Medicare has for many years used a fee for service Model to pay providers for covered health procedures. Through the VBID Model, CMS is testing a broad array of Medicare Advantage plan health plan innovations designed to enhance the quality of care for Medicare beneficiaries — including those with low income, as well as to reduce costs for enrollees and the overall Medicare program. As part of the Model test, MA plans offer additional supplemental benefits, reduced cost sharing, and/or rewards and incentives that are anticipated to improve health and health equity by offering items and services to meet health-related social needs, such as food and transportation, to engage enrollees in improving their care, by receiving high-value services or participating in health-related activities, and to reduce financial barriers to access.

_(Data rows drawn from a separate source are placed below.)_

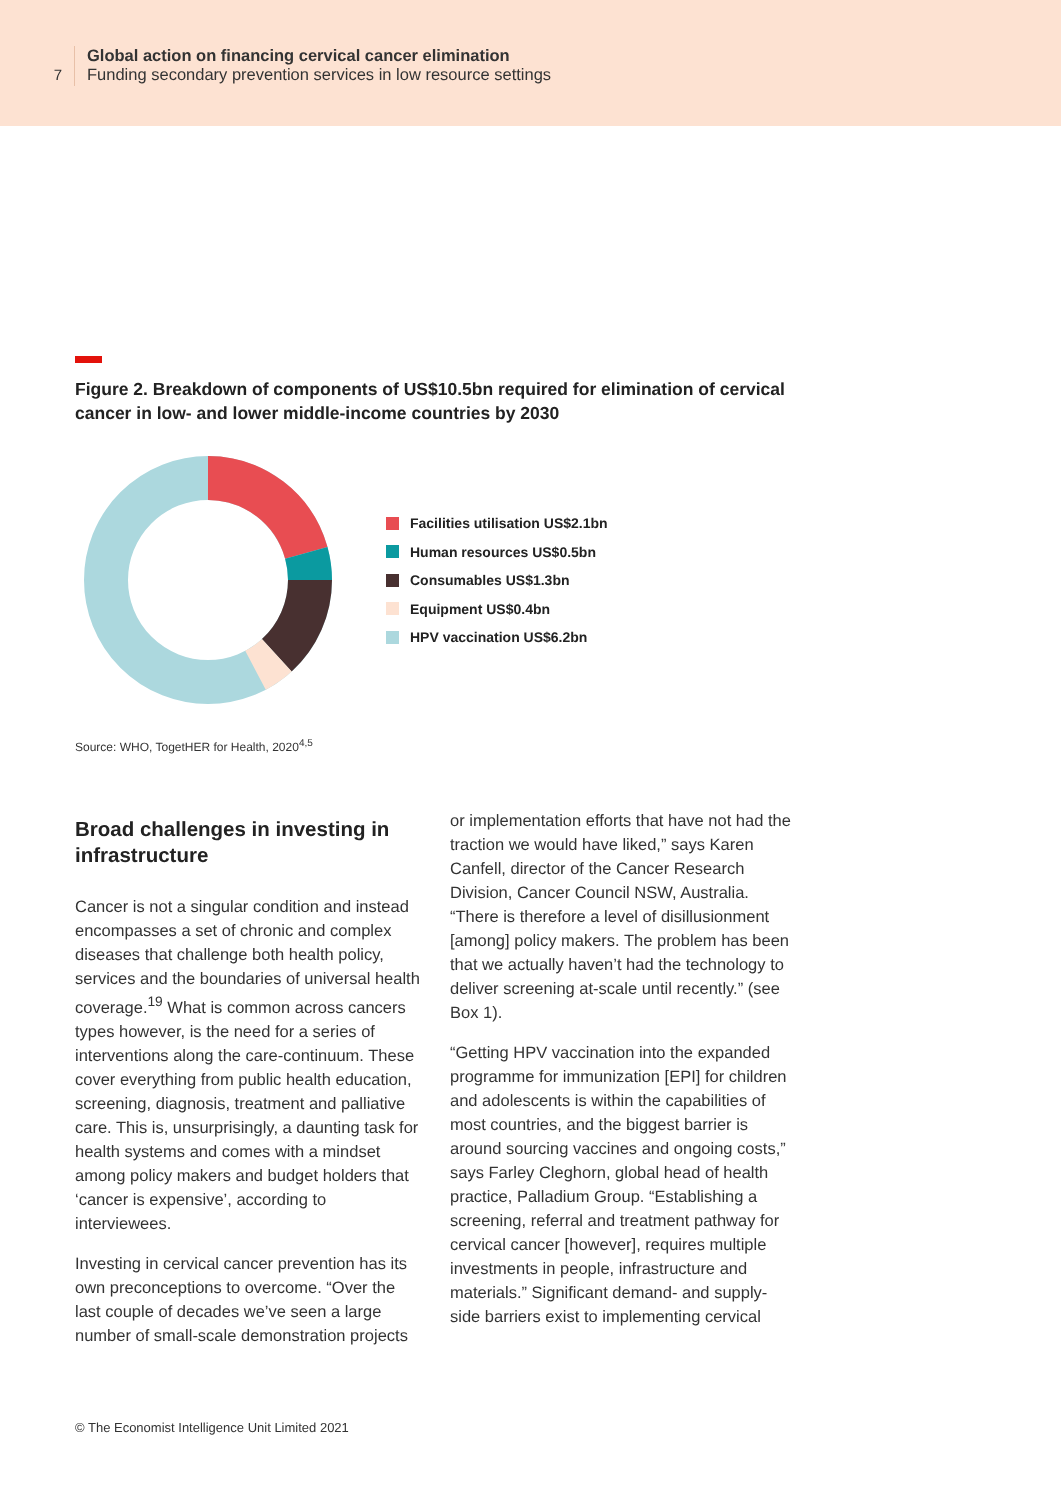7
Global action on financing cervical cancer elimination
Funding secondary prevention services in low resource settings
Figure 2. Breakdown of components of US$10.5bn required for elimination of cervical cancer in low- and lower middle-income countries by 2030
Facilities utilisation US$2.1bn
Human resources US$0.5bn
Consumables US$1.3bn
Equipment US$0.4bn
HPV vaccination US$6.2bn
Source: WHO, TogetHER for Health, 2020<sup>4,5</sup>
Broad challenges in investing in infrastructure
Cancer is not a singular condition and instead encompasses a set of chronic and complex diseases that challenge both health policy, services and the boundaries of universal health coverage.<sup>19</sup> What is common across cancers types however, is the need for a series of interventions along the care-continuum. These cover everything from public health education, screening, diagnosis, treatment and palliative care. This is, unsurprisingly, a daunting task for health systems and comes with a mindset among policy makers and budget holders that ‘cancer is expensive’, according to interviewees.
Investing in cervical cancer prevention has its own preconceptions to overcome. “Over the last couple of decades we’ve seen a large number of small-scale demonstration projects
or implementation efforts that have not had the traction we would have liked,” says Karen Canfell, director of the Cancer Research Division, Cancer Council NSW, Australia. “There is therefore a level of disillusionment [among] policy makers. The problem has been that we actually haven’t had the technology to deliver screening at-scale until recently.” (see Box 1).
“Getting HPV vaccination into the expanded programme for immunization [EPI] for children and adolescents is within the capabilities of most countries, and the biggest barrier is around sourcing vaccines and ongoing costs,” says Farley Cleghorn, global head of health practice, Palladium Group. “Establishing a screening, referral and treatment pathway for cervical cancer [however], requires multiple investments in people, infrastructure and materials.” Significant demand- and supply-side barriers exist to implementing cervical
© The Economist Intelligence Unit Limited 2021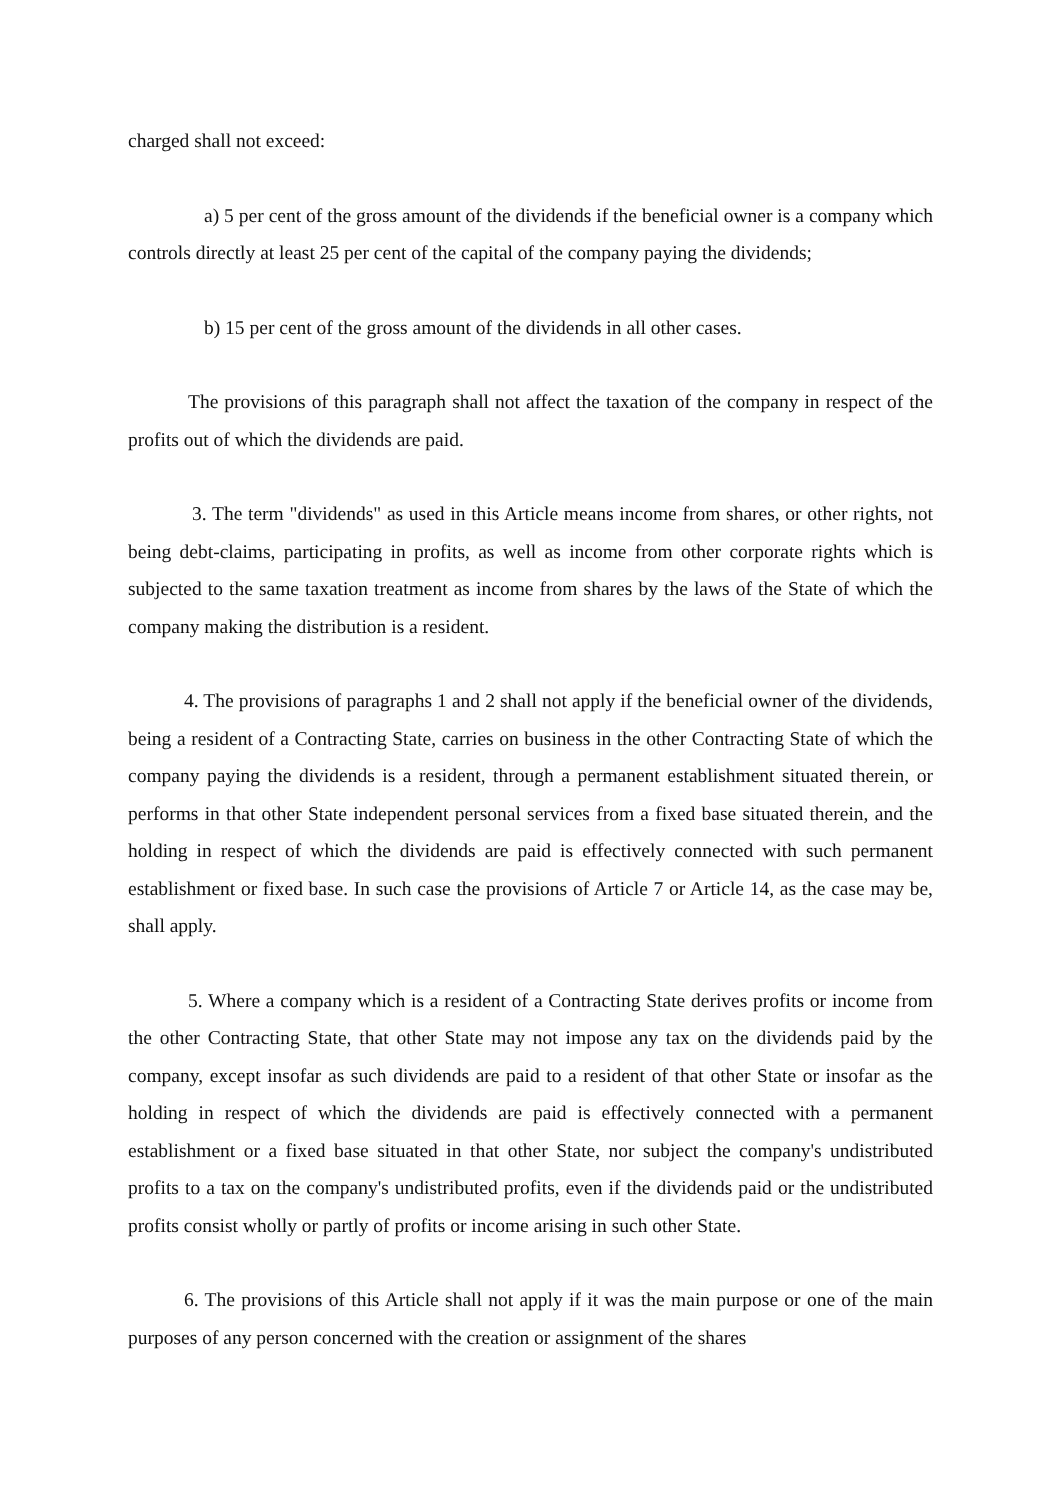charged shall not exceed:
a) 5 per cent of the gross amount of the dividends if the beneficial owner is a company which controls directly at least 25 per cent of the capital of the company paying the dividends;
b) 15 per cent of the gross amount of the dividends in all other cases.
The provisions of this paragraph shall not affect the taxation of the company in respect of the profits out of which the dividends are paid.
3. The term "dividends" as used in this Article means income from shares, or other rights, not being debt-claims, participating in profits, as well as income from other corporate rights which is subjected to the same taxation treatment as income from shares by the laws of the State of which the company making the distribution is a resident.
4. The provisions of paragraphs 1 and 2 shall not apply if the beneficial owner of the dividends, being a resident of a Contracting State, carries on business in the other Contracting State of which the company paying the dividends is a resident, through a permanent establishment situated therein, or performs in that other State independent personal services from a fixed base situated therein, and the holding in respect of which the dividends are paid is effectively connected with such permanent establishment or fixed base. In such case the provisions of Article 7 or Article 14, as the case may be, shall apply.
5. Where a company which is a resident of a Contracting State derives profits or income from the other Contracting State, that other State may not impose any tax on the dividends paid by the company, except insofar as such dividends are paid to a resident of that other State or insofar as the holding in respect of which the dividends are paid is effectively connected with a permanent establishment or a fixed base situated in that other State, nor subject the company's undistributed profits to a tax on the company's undistributed profits, even if the dividends paid or the undistributed profits consist wholly or partly of profits or income arising in such other State.
6. The provisions of this Article shall not apply if it was the main purpose or one of the main purposes of any person concerned with the creation or assignment of the shares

For 2023, VBID Model participation continued to build on the substantial growth seen in the past two years and how have 52 participating Advantage plan organizations (MAOs), up from 34 in 2022. These 52 participating MAOs are testing the Model in 49 states, DC, and Puerto Rico through 1,368 plan benefit packages (PBPs), up from 448 PBPs participating in 45 states, DC, and Puerto Rico A total of 9.3 million beneficiaries are projected to be enrolled in participating plans in 2023, an increase from approximately 4.7 million beneficiaries in 2021. Over 6.0 million beneficiaries are projected to be offered additional supplemental benefits, and/or additional rewards and incentives, as part of the Model test in 2023.
The VBID Model began in January 2017 and will be tested through December 2024. The Model is designed to test whether furnishing certain flexibilities in coverage and payment for Medicare Advantage plans, to promote MA health plan innovations, would reduce Medicare program expenditures, enhance the quality-of-care Medicare beneficiaries receive, including dual-eligible beneficiaries, and improve the coordination and efficiency of health care service delivery.
Medicare recently announced a broad array of changes, including allowing MA plans to provide reduced cost sharing and additional benefits to enrollees based on chronic condition, socioeconomic status (as defined as being eligible for the LIS or, in US territories, being dual eligible), or both (even for non-primarily health related benefits), provide higher value Part C rewards and incentives, provide Part D rewards and incentives, and require participating plans to have a strategy to improve beneficiary wellness and health care planning. CMS was also required, through the Bipartisan Budget Act of 2018, to begin testing the Model in all 50 states and territories.
This year participants in the VBID Model also have the option of participating in a voluntary Health Equity Incubation Program. The goal of the Health Equity Incubation Program is to help drive a critical mass of interventions in the most promising focus areas (e.g., around addressing food and nutritional insecurity), optimizing design and implementation best practices for interventions focused on health equity, and building and sharing an evidence base for quality improvement and medical savings related to interventions that address health-related social needs.
CMS plans to publicly report on early impacts and experiences with the Model in the coming months.